The person who walks around while the Titanic is sinking, and calmly begins rearranging the deck chairs, organizing the evacuation, and gets everyone off the ship before it sinks becomes, by default, the future captain of the rescue vessel in the North Atlantic.

That person also becomes a new Noah.

Here is a list of 26 icebergs (non-exhaustive, your list (and mileage) may vary) where, as the Titanic ship of state known as global society collides with them and begins to sink, you can be the default captain of the rescue ships later:

  1. Climate change
  2. Fear of change
  3. Growing use of A.I. based technology
  4. Biodiversity disappearance
  5. Lack of sufficient explanations that people can understand for necessary changes
  6. Financial systems collapse
  7. Refusal to be held accountable
  8. Developing world debt
  9. Connection economy of the Internet
  10. Rethinking of Labor Value
  11. The electrical grid in the postmodern world
  12. Lack of access to creation on the Internet
  13. Lack of courage in individuals to take risks
  14. First world educational system
  15. Scarcity of emotional labor
  16. Child abuse and victimization
  17. Lack of true, courageous statesmanship
  18. Human trafficking
  19. Increased spiritual hopelessness among the old
  20. Increased spiritual hopelessness among the young
  21. Lack of self-efficacy
  22. Growing ability to hide from what matters
  23. Thinking harder about the answers to binary questions
  24. Lack of interest in self-awareness
  25. Lack of ability to emotionally care
  26. The increasingly intractable nature of conflicts

There are other ones out there as well. There’s no lack of icebergs. There is, however a lack of people calmly prepared to be captains in future rescue boats.

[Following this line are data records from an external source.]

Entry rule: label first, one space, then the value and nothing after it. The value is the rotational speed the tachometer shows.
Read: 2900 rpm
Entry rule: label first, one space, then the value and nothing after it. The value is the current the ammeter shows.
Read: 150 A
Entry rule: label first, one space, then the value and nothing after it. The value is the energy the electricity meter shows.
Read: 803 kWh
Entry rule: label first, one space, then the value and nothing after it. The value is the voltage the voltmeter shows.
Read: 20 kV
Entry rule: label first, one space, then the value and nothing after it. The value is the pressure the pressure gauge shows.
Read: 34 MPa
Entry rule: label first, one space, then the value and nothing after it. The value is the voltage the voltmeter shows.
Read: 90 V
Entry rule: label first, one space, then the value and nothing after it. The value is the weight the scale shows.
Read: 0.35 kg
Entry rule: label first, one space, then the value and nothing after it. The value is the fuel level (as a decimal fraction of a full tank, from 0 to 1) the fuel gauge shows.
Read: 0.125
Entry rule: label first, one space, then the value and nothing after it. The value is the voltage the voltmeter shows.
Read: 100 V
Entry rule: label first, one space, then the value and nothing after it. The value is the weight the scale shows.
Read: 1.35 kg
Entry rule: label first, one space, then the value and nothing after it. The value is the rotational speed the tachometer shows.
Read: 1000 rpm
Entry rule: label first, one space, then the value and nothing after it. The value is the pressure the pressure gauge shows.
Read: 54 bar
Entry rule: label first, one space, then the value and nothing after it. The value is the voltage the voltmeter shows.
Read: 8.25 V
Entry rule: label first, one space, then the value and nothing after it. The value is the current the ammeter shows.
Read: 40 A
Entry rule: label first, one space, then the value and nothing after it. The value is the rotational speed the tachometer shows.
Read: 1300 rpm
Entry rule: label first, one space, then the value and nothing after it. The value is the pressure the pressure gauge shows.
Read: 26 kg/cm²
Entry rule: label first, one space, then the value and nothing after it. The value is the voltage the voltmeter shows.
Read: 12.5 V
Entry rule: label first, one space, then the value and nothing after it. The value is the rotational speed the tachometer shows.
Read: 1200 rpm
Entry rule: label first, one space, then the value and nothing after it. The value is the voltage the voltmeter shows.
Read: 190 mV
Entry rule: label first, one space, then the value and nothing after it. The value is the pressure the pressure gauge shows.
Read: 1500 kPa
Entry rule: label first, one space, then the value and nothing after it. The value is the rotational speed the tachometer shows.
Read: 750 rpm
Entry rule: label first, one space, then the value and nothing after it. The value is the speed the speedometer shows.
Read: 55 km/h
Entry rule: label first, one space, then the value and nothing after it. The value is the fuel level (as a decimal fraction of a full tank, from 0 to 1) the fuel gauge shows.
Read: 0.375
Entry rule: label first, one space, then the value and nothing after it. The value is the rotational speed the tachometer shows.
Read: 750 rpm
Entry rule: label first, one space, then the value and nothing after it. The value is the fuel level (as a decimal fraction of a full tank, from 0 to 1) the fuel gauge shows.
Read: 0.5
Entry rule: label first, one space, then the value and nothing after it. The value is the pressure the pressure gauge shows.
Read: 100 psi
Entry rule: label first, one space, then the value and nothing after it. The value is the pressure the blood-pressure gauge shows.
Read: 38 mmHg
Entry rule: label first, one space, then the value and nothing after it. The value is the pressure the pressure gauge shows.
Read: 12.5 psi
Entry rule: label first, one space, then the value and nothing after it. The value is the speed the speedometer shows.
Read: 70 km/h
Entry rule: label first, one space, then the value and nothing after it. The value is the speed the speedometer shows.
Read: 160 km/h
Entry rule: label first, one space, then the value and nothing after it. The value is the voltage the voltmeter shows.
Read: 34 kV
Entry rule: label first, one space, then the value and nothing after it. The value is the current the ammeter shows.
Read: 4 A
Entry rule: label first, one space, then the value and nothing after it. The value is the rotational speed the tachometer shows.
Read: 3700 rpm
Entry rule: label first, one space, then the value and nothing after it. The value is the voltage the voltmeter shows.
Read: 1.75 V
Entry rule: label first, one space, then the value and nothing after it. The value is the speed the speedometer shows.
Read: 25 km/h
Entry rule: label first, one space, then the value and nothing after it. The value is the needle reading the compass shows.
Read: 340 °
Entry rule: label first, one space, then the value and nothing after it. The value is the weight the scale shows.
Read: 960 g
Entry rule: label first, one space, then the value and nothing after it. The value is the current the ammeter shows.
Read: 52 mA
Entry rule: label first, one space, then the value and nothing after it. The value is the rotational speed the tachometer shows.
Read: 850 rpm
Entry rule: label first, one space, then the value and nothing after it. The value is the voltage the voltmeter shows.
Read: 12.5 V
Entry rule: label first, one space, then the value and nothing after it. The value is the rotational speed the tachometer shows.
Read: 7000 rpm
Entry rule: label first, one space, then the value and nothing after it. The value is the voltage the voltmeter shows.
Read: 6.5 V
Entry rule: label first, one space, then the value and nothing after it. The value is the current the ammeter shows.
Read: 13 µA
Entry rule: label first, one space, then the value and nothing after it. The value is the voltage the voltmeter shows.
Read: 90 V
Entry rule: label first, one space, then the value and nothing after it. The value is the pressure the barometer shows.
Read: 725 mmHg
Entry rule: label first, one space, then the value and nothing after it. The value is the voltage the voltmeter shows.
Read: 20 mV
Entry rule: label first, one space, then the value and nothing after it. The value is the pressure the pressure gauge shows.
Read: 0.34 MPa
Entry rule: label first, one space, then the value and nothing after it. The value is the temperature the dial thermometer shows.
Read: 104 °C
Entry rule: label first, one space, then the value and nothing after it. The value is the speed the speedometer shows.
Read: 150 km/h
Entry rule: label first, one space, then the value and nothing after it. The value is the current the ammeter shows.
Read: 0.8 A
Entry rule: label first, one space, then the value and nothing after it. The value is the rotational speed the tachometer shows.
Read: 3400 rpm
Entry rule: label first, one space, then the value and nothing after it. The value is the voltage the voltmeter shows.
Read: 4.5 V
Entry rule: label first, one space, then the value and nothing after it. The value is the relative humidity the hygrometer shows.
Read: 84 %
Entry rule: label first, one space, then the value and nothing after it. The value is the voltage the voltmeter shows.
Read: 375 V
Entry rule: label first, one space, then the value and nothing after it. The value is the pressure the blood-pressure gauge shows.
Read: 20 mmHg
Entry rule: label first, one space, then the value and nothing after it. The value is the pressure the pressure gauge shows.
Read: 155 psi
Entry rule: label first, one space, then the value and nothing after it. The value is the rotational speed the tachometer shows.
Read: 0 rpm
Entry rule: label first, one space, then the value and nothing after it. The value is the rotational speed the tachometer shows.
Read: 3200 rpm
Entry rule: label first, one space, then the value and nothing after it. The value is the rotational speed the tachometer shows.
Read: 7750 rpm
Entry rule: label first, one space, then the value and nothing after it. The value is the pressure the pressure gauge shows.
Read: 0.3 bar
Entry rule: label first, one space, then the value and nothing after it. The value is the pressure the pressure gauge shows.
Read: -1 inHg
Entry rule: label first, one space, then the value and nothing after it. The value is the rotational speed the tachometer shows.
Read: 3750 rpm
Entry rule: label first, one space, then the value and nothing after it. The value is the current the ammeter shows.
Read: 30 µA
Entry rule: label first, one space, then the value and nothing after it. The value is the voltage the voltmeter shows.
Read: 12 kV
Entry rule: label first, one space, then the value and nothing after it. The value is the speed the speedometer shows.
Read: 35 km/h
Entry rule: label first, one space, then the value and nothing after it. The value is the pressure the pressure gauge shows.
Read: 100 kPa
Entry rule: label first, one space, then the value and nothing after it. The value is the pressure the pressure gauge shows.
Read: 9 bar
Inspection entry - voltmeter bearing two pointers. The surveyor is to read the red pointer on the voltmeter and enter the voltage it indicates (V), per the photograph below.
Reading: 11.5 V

What Do You Do With Resonance

Resonance is underrated as a way of sparking change.

There are two things that happen when we hear an idea that resonates with us:

We admire the person who shared the message with us.

We file the message away in the back of minds.

Occasionally there are those people who take the idea that resonates and do something with it.

For those folks, the message (and the resonance) become a signpost on the billboard of their minds.

But there are not nearly enough of them, operating fast enough, with enough courage to make the kind of change that we need to see in the world.

Are you inspired, or are you admiring?